> Brief:
Can you render the lines below as a Markdown table with the columns No. and Line, leaving out any blank lines? Begin at the line that has "left shoulder: (213, 148, 10)" and stop after the line that has "left shoulder: (606, 139, 6)".

┌─ Data extracts

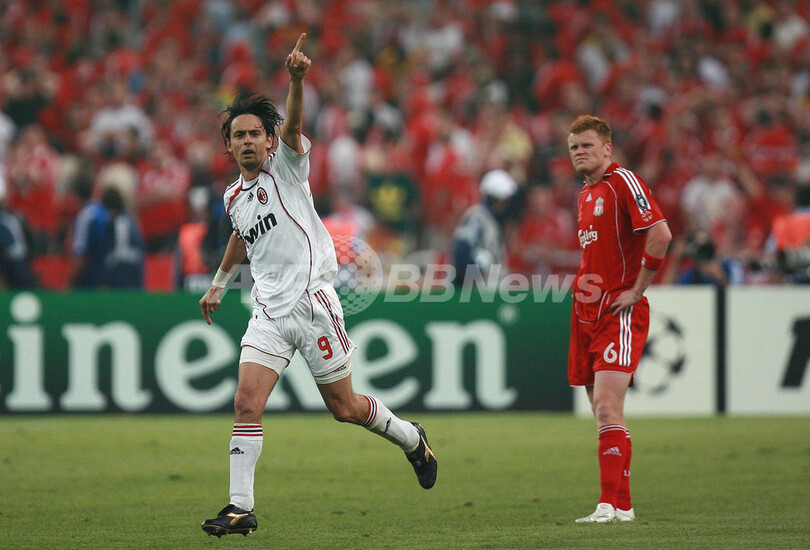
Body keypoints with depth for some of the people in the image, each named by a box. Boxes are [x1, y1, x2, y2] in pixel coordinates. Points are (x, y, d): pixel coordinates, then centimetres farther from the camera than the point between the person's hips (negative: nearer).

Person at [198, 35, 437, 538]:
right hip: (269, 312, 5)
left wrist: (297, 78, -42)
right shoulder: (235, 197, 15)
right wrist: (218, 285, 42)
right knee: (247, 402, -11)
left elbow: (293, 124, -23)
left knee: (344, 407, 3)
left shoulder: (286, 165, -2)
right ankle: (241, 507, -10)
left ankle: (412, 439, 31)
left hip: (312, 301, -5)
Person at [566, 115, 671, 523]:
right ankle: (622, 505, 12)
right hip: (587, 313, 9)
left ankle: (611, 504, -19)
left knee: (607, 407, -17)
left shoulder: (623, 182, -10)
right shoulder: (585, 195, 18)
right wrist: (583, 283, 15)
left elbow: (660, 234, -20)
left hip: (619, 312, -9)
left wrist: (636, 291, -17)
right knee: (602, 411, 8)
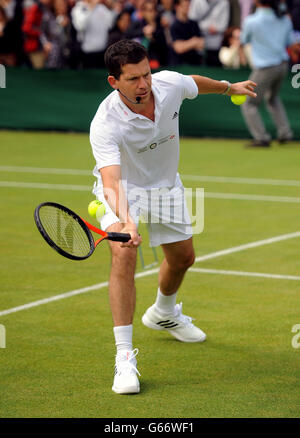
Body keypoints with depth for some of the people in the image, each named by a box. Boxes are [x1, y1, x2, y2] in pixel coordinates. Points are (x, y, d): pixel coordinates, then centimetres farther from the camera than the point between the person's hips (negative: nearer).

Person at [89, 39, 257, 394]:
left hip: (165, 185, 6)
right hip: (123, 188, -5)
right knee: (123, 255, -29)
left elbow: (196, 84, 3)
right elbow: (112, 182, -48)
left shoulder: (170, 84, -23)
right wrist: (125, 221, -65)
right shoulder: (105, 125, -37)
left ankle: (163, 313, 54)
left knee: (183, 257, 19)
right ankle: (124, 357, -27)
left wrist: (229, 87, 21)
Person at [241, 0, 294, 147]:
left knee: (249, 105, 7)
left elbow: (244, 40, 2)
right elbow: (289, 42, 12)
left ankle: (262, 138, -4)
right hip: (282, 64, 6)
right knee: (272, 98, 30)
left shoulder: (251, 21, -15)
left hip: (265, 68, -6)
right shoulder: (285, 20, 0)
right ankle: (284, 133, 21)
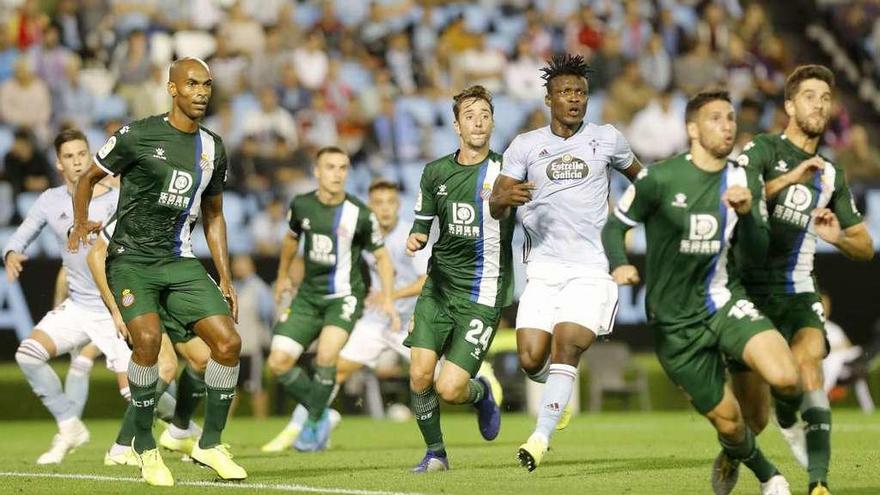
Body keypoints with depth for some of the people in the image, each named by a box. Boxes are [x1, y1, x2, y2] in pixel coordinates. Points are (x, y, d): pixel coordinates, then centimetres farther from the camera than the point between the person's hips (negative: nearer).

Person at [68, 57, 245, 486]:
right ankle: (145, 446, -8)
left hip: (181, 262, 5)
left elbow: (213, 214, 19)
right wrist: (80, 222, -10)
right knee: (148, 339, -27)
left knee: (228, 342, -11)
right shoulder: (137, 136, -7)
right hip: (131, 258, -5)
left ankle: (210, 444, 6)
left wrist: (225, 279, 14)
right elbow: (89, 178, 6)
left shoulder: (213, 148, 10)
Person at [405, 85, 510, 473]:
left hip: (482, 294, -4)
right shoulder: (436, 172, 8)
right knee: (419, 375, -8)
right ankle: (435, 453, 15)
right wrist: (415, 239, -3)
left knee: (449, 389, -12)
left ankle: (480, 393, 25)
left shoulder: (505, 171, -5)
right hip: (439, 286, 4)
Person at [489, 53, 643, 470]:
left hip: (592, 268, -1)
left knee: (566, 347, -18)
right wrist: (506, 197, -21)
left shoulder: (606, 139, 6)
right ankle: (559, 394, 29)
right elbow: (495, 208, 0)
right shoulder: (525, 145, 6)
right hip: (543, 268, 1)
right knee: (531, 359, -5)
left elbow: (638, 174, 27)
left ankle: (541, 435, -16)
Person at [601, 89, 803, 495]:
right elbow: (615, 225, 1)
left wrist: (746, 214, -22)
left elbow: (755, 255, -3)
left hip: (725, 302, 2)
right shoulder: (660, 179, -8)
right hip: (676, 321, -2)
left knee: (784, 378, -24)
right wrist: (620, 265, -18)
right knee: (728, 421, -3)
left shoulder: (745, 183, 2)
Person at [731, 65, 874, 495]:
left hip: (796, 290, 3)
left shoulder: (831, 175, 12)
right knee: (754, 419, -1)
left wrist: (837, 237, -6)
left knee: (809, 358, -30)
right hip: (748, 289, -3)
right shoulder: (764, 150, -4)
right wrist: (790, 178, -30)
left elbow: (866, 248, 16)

└─

> Answer section:
| No. | Line |
|---|---|
| 1 | left shoulder: (213, 148, 10) |
| 2 | Person at [405, 85, 510, 473]: |
| 3 | left hip: (482, 294, -4) |
| 4 | right shoulder: (436, 172, 8) |
| 5 | right knee: (419, 375, -8) |
| 6 | right ankle: (435, 453, 15) |
| 7 | right wrist: (415, 239, -3) |
| 8 | left knee: (449, 389, -12) |
| 9 | left ankle: (480, 393, 25) |
| 10 | left shoulder: (505, 171, -5) |
| 11 | right hip: (439, 286, 4) |
| 12 | Person at [489, 53, 643, 470]: |
| 13 | left hip: (592, 268, -1) |
| 14 | left knee: (566, 347, -18) |
| 15 | right wrist: (506, 197, -21) |
| 16 | left shoulder: (606, 139, 6) |